High-pressure torsion (HPT) allows the preparation of novel nanocrystalline bulk and composite materials with enhanced functional properties. Such functional materials are essential for green technologies, like hydrogen production and storage. A promising candidate for hydrogen storage in the form of metal hydrides is the intermetallic FeTi system. Interestingly, the hydrogen sorption properties of FeTi can be improved by HPT processing. However, due to its high hardness and brittle nature, it is challenging to process, even by HPT, and a heterogeneous microstructure is obtained.
In this study we investigated HPT processing of the FeTi-Cu system with the goal of preparing a homogeneous (nano)composite, whereby Cu takes the role of a ductile phase for improving the deformability.
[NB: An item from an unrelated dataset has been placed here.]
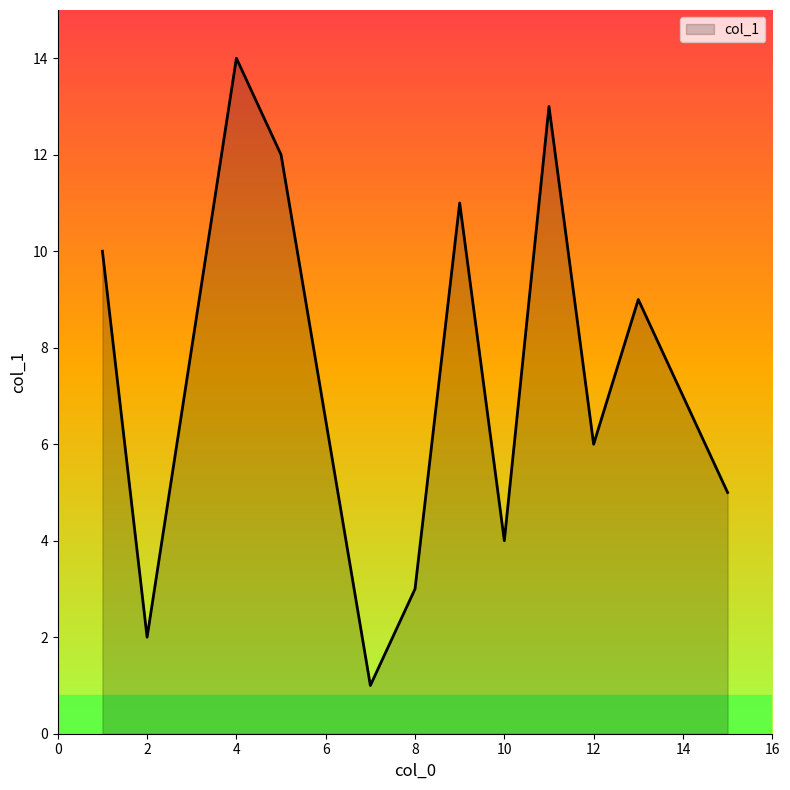

What is the maximum value shown in the chart?

14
The Cu content was reduced as much a possible, while still aiming to maintaining a percolating structure; therefore an optimized Cu content of 25 vol% was fixed.
At room temperature, a heterogeneous two-phase structure remained due to localization of plastic deformation in the softer Cu phase. The suppression of localization at elevated temperatures (>200 °C), due to increased strain-rate sensitively and possible strength convergence, resulted in the formation of an FeTi-Cu nanocomposite. While this nanocomposite exhibited the desired uniform structure, large FeTi grains remained unrefined. Below 250 °C this was attributed to slipping of the sample between the HPT anvils, while above 250 °C the formation of Cu-rich shear bands inside the nanocomposite occurred. The latter phenomenon highlights that plastic instabilities can reappear again at higher temperatures. Further increasing the temperature to 550 °C resulted in the most uniform microstructure, despite the Cu-rich shear band persisting. The improved homogeneity was attributed to a ductile-to-brittle transition happening in this temperature range, allowing more pronounced refinement of FeTi during severe plastic deformation.